- **Text for analysis**:

Thanks for all your input, we will take in account all the information you have provided. I think we are 100% on choosing the M & R Equipment. Due to our clients we are going to purchase an auto and we will have a screen printer on staff that has worked in the industry since 1994.

Question for you Brian (FDSALES): You were mentioning that you can't line the screens up correctly with the Manual then the Auto. If we are thinking of using a pin reg system like either the Tri-loc from M & R or the PinLock from Stretch Devices (Newman Frames) will we run across the same issues you are having? 

One purpose of our Manual will be to set up "Sample" shirts for our clients to approve and then the following day or next availble slot on the auto use the same screen.

Thanks

Michael


----------



## out da box (May 1, 2007)

I think if you burn your screens with the fact in mind that you will be printing on both the manual and the auto, you shouldn't have any problems, especially with a tri-lok or newmann reg system.


----------



## Georgies (Jul 30, 2008)

just get a MHM...nothing beats it. Austirans really know their machines. We have had mhm's for 20 + years..rock solid. and get a gas dryer if your looking for large numbered runs..


----------



## stix (Feb 3, 2008)

Hopefully you have done more research about the M&R presses. I would also ask for references from each distributor and ask.

How was the service after the purchase?
How many times have you called tech support?
Did you have any problems with registration?
Would you buy the another press from the manufactuer?


----------



## fdsales (Jul 1, 2007)

mikeltodd said:


> Question for you Brian (FDSALES): You were mentioning that you can't line the screens up correctly with the Manual then the Auto. If we are thinking of using a pin reg system like either the Tri-loc from M & R or the PinLock from Stretch Devices (Newman Frames) will we run across the same issues you are having?

- **What you will do**:
**1)** The screen printing thread has posts headed by a username and a date. List every such username.
**2)** Reproduce the screen printing thread from the words "One purpose of" up to and including the words "(May 1, 2007)".

- **Dataset records**:
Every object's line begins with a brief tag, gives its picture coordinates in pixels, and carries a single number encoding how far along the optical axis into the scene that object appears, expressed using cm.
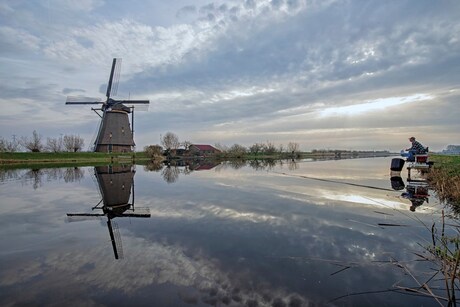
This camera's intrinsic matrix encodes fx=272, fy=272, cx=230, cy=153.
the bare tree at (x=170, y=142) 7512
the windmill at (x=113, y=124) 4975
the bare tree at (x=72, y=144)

* * *

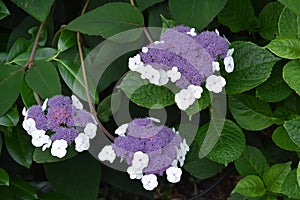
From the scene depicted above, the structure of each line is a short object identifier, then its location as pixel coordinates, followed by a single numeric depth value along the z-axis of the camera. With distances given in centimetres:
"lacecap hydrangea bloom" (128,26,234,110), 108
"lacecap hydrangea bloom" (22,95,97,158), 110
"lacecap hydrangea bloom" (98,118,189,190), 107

- **Outputs in order**:
**1)** out da box, Georgies, stix, fdsales

**2)**
One purpose of our Manual will be to set up "Sample" shirts for our clients to approve and then the following day or next availble slot on the auto use the same screen.

Thanks

Michael


----------



## out da box (May 1, 2007)